Getting started with PySpark: read and transform data

João Barros 13 de February de 2024 1 min read

Apache Spark processes large volumes of data in parallel, and PySpark is its Python interface. This tutorial shows the first steps: create a session, read data and do simple transformations.

Prerequisites

Python 3.9+ and PySpark installed (pip install pyspark) or an environment such as Databricks.
Basic knowledge of Python.
A data file (CSV or Parquet).

Step 1: Create the SparkSession

from pyspark.sql import SparkSession

spark = SparkSession.builder.appName("primeiros-passos").getOrCreate()

Step 2: Read the data

df = spark.read.option("header", True).csv("vendas.csv")
df.show(5)

show() displays the first rows so you can confirm the read.
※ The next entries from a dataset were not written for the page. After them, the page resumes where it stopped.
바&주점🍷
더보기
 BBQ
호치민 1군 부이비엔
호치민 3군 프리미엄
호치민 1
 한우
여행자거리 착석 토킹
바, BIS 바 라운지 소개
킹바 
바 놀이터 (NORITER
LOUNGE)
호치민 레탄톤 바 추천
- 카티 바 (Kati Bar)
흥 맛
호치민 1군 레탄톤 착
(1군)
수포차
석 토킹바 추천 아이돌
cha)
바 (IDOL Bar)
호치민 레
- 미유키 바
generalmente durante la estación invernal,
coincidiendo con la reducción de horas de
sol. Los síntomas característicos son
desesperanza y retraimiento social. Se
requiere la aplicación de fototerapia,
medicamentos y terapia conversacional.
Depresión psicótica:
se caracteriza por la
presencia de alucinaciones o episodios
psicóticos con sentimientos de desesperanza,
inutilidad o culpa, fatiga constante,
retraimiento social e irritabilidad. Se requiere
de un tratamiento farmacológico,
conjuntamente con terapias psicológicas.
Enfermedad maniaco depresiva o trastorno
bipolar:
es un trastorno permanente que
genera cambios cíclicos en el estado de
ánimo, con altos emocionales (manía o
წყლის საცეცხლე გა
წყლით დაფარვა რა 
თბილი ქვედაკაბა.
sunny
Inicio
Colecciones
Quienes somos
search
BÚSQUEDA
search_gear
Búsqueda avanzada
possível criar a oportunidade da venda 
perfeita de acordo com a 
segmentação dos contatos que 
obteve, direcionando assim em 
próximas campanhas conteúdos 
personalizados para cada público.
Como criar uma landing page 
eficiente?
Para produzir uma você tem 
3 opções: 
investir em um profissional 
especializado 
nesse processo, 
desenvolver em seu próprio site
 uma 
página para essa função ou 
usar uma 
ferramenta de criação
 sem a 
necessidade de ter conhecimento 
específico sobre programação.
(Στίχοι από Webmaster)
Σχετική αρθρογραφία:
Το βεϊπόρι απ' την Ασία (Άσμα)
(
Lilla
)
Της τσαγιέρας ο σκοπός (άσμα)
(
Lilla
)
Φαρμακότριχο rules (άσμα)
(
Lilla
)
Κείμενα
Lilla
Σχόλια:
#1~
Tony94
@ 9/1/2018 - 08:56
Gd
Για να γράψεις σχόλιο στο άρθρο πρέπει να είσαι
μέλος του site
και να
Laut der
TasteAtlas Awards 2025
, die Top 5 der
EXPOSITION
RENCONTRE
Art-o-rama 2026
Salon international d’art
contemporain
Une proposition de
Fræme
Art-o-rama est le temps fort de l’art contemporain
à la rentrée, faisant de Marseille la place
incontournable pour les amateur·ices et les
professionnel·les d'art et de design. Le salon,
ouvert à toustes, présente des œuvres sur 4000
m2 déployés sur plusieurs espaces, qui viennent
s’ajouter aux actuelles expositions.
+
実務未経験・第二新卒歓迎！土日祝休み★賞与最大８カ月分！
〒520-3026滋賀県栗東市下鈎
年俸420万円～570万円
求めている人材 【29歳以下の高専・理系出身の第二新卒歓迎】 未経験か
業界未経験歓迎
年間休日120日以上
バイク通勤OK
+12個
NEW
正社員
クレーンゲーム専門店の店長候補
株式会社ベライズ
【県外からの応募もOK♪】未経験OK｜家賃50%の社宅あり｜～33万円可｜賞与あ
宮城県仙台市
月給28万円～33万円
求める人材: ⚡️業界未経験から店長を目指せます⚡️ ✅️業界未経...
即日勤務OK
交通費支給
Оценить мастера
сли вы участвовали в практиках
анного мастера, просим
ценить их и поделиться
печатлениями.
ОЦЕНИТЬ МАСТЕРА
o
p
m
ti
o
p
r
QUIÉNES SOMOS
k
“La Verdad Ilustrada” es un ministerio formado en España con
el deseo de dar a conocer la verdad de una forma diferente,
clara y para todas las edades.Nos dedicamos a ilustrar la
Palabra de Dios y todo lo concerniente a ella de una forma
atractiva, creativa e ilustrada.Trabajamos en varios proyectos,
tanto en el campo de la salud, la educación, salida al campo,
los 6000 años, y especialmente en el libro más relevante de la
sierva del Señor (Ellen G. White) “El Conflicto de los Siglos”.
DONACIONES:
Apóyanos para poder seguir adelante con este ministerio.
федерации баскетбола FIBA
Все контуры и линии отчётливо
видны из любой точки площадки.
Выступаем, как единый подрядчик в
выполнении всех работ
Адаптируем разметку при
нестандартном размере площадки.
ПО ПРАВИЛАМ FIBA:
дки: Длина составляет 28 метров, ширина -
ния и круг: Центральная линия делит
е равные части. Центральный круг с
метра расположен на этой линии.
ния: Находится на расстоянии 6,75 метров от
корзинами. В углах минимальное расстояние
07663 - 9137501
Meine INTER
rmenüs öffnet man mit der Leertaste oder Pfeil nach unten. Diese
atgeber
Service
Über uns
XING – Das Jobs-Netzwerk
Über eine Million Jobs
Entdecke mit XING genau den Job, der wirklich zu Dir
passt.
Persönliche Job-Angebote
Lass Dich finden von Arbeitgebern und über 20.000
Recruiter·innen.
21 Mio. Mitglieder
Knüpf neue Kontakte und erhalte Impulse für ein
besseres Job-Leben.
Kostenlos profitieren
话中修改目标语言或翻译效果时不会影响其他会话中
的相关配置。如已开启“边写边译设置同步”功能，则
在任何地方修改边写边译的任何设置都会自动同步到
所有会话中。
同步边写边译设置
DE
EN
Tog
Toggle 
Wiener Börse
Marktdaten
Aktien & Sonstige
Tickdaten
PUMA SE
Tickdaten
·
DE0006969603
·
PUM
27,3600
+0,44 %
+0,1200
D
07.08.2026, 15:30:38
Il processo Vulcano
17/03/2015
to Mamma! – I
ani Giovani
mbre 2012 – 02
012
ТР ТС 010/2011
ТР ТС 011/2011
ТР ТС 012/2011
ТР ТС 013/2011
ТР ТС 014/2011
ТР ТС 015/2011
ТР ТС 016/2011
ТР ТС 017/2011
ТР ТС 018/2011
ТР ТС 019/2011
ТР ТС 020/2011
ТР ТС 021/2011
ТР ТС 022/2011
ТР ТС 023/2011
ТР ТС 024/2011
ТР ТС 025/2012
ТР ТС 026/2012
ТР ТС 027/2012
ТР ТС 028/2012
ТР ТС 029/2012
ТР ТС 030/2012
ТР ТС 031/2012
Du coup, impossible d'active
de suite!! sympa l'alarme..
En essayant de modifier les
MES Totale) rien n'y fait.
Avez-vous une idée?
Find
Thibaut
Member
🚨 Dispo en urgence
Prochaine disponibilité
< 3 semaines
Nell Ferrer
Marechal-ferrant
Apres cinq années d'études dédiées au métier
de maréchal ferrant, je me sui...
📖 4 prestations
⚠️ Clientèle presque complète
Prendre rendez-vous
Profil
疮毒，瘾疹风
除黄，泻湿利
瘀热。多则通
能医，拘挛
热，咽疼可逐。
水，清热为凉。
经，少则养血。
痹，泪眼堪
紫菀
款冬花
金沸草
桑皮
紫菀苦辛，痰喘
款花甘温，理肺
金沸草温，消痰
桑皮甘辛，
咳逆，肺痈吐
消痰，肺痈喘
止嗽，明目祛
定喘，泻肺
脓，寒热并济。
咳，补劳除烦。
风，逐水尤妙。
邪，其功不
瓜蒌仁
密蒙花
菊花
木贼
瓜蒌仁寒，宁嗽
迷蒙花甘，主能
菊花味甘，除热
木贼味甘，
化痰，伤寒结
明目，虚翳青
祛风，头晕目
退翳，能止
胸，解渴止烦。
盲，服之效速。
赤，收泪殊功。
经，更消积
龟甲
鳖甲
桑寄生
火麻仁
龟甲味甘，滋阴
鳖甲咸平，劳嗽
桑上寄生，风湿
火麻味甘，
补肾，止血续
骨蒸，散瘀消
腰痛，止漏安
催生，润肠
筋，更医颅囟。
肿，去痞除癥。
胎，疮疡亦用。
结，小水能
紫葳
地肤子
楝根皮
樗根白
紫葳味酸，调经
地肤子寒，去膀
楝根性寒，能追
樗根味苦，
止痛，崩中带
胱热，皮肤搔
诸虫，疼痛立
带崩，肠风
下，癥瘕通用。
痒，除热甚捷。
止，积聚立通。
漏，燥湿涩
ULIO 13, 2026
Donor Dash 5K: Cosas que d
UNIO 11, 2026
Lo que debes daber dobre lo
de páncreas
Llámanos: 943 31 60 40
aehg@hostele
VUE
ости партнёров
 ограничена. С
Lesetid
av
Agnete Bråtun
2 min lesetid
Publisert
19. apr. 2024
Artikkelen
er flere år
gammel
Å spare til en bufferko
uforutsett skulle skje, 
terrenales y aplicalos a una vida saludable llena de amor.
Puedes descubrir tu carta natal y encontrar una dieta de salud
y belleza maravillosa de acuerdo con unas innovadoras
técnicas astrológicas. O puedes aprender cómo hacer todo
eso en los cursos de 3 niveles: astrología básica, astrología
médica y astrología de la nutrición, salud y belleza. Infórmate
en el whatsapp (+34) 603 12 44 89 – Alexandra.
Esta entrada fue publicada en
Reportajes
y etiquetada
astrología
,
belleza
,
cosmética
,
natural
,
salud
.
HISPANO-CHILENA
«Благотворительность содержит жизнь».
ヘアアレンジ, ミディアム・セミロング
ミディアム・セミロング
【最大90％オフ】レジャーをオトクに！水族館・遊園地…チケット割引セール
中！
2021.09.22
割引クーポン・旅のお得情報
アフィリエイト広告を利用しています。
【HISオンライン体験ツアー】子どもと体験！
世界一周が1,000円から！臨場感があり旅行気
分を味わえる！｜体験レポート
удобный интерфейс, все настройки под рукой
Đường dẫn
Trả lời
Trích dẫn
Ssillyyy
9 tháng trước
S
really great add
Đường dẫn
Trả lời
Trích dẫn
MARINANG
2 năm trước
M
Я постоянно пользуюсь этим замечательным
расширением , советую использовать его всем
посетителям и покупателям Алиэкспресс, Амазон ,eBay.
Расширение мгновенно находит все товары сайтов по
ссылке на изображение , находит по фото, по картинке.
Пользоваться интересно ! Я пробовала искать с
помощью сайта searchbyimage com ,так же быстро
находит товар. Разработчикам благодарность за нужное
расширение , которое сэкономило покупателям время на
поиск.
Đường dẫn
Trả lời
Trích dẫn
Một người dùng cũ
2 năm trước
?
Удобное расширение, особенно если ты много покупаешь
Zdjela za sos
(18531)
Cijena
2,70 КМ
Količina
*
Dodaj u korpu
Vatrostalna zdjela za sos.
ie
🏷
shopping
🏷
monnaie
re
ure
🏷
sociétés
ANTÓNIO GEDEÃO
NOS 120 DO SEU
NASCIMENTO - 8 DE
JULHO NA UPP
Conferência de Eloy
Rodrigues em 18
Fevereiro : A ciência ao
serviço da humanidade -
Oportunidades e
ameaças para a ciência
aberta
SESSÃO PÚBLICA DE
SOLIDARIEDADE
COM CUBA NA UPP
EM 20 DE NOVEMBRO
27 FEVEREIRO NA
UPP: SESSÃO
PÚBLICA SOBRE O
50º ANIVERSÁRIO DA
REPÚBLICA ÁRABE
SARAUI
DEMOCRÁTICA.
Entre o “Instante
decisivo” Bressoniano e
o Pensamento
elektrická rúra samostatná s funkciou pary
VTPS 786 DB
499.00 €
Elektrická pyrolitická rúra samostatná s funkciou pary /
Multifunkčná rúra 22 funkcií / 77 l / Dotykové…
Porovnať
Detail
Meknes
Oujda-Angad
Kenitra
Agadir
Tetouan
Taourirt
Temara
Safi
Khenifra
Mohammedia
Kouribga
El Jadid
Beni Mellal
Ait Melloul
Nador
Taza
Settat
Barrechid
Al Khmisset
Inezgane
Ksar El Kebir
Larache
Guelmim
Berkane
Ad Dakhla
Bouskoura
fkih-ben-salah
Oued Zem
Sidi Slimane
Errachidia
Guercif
Step 3: Transform with the DataFrame API

from pyspark.sql.functions import col

vendas = (df
    .filter(col("valor") > 0)
    .groupBy("categoria")
    .sum("valor"))
vendas.show()

Step 4: Save the result

vendas.write.mode("overwrite").parquet("saida/vendas_por_categoria")

Verify the result

Read the saved file with spark.read.parquet(...) and confirm the aggregation by category is correct.

Conclusion

With a SparkSession, a read and a few transformations you are already processing data at scale with PySpark. Which large dataset would you like to process next?